[Extracted data Boundary: Start]

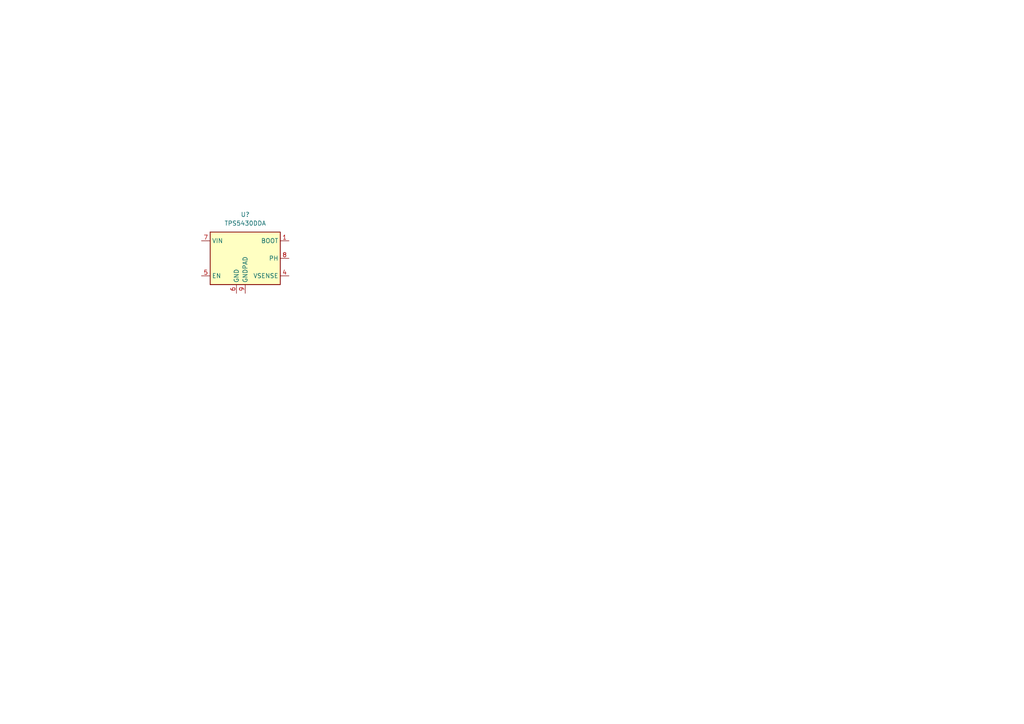
<source format=kicad_sch>
(kicad_sch (version 20230121) (generator eeschema)

  (uuid 05cef75e-2ea6-4a81-ba36-98444f8c0907)

  (paper "A4")

  


  (symbol (lib_id "Regulator_Switching:TPS5430DDA") (at 71.12 74.93 0) (unit 1)
    (in_bom yes) (on_board yes) (dnp no) (fields_autoplaced)
    (uuid ee0b712d-9068-4959-a606-f5ecbf02ab3d)
    (property "Reference" "U?" (at 71.12 62.23 0)
      (effects (font (size 1.27 1.27)))
    )
    (property "Value" "TPS5430DDA" (at 71.12 64.77 0)
      (effects (font (size 1.27 1.27)))
    )
    (property "Footprint" "Package_SO:TI_SO-PowerPAD-8_ThermalVias" (at 72.39 83.82 0)
      (effects (font (size 1.27 1.27) italic) (justify left) hide)
    )
    (property "Datasheet" "http://www.ti.com/lit/ds/symlink/tps5430.pdf" (at 71.12 74.93 0)
      (effects (font (size 1.27 1.27)) hide)
    )
    (property "LCSC" "C9864" (at 71.12 74.93 0)
      (effects (font (size 1.27 1.27)) hide)
    )
    (pin "1" (uuid 97cdd41c-93c3-4ce6-839c-b1dbefb6f4fe))
    (pin "2" (uuid 78a6e2b3-2a13-4db8-a7cc-146e95435138))
    (pin "3" (uuid 2c6d2fc9-998c-458b-9a6c-dae720f458a0))
    (pin "4" (uuid 665696f6-5128-4410-a684-bef9b1145c95))
    (pin "5" (uuid fe3b2f90-8016-4709-a453-5c1017afceab))
    (pin "6" (uuid 8e8b252a-0314-40d5-a34c-ff2aa7787590))
    (pin "7" (uuid f7fc438e-9056-4707-96d1-fc3133cf7179))
    (pin "8" (uuid 9fd6206e-cc81-4fb6-a4ef-525a9c296af5))
    (pin "9" (uuid 30291d5c-37ef-49a9-93f3-0d8d14a96406))
    (instances
      (project "ActiveImpactor_Power"
        (path "/1a97cc4d-4338-419e-bd73-8e070c321ec6/1784de94-fdaf-489f-9a2b-f332b59eb4e6"
          (reference "U?") (unit 1)
        )
      )
    )
  )
)

</source>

[Extracted data Boundary: End]

§ What to do
Report how many lines in the data include the word "property", and give nothing but the count.

§ Answer space
5